Exercises to complete:
- 1) Read the forum thread below on redundancy and a three-day week. Decide whether each statement agrees with it, answering yes or no and quoting the deciding words from the thread: (a) The first poster has been on a 3 day week since February. (b) The first poster has 5 years of service. (c) The reply advises writing to the employer every couple of weeks.
- 2) In the bodies of the two posts in the forum thread below on redundancy and a three-day week, leaving out the post headers and dates, find every distinct number written in digits. List each one with the unit it counts.

Document passage:
****

# Redundancy,3 day week,



## candygirl (13 Jul 2009)

Hi,im on a 3 day week since February and I was wondering how long can a 3 day week continue?Im particularly interested in the redundancy aspect if it ever arises.I read in the department of trade and employments literature on redundancy that  i am in effect "temporarily" accepting my reduced hours as "normal" hours.If i am made redundant before a 52 week period from the date I was put on reduced hours my lump sums gross would be based on a full week.However if I was made redundant after the 52 week period and I accepted the reduced hours as normal my lump sum would be based on my reduced hours.It starts to get a bit gray for me after this however.Basically my main query is how long can he have me on a 3 day week?Does he have to put me back on full time after the 52 weeks,or failing that,make me redundant,..I have 8 years service so if I am ever made redundant i want the lump sum gross based on full hours not reduced hours as il lose out a fair few quid..thanks...


----------



## Bill Struth (14 Jul 2009)

Once you go past 52 weeks on reduced hours you should send the employer a letter every couple of months asking to be put back to your full time hours. This in effect is evidence that you haven't accepted the reduced hours, and therefore any redundancy payment would then have to be based on the 5 day week.

****

Records supplied:

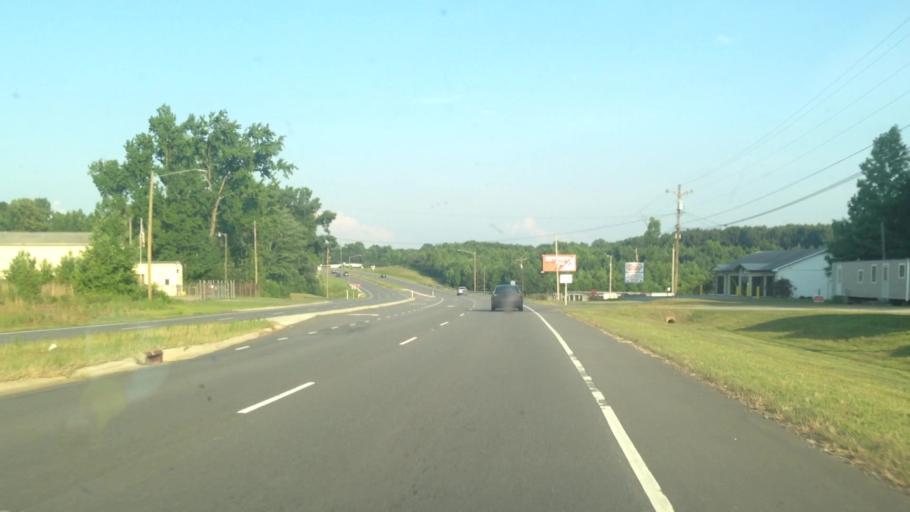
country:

****

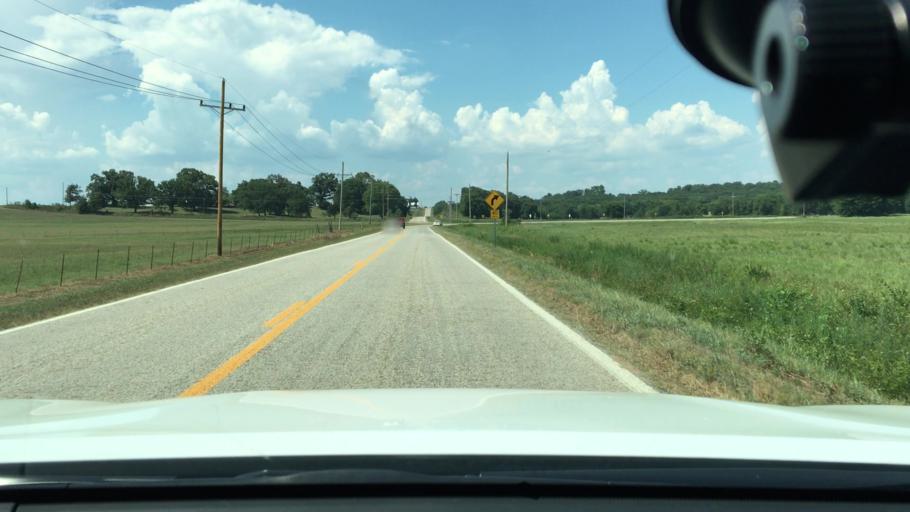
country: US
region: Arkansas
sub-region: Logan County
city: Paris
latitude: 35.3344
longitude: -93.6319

****

Final answers:
- 1)
(a) Yes: "im on a 3 day week since February"
(b) No: "I have 8 years service"
(c) No: "send the employer a letter every couple of months"

- 2)
- 3 (days, in "3 day week")
- 52 (weeks)
- 8 (years of service)
- 5 (days, in "5 day week")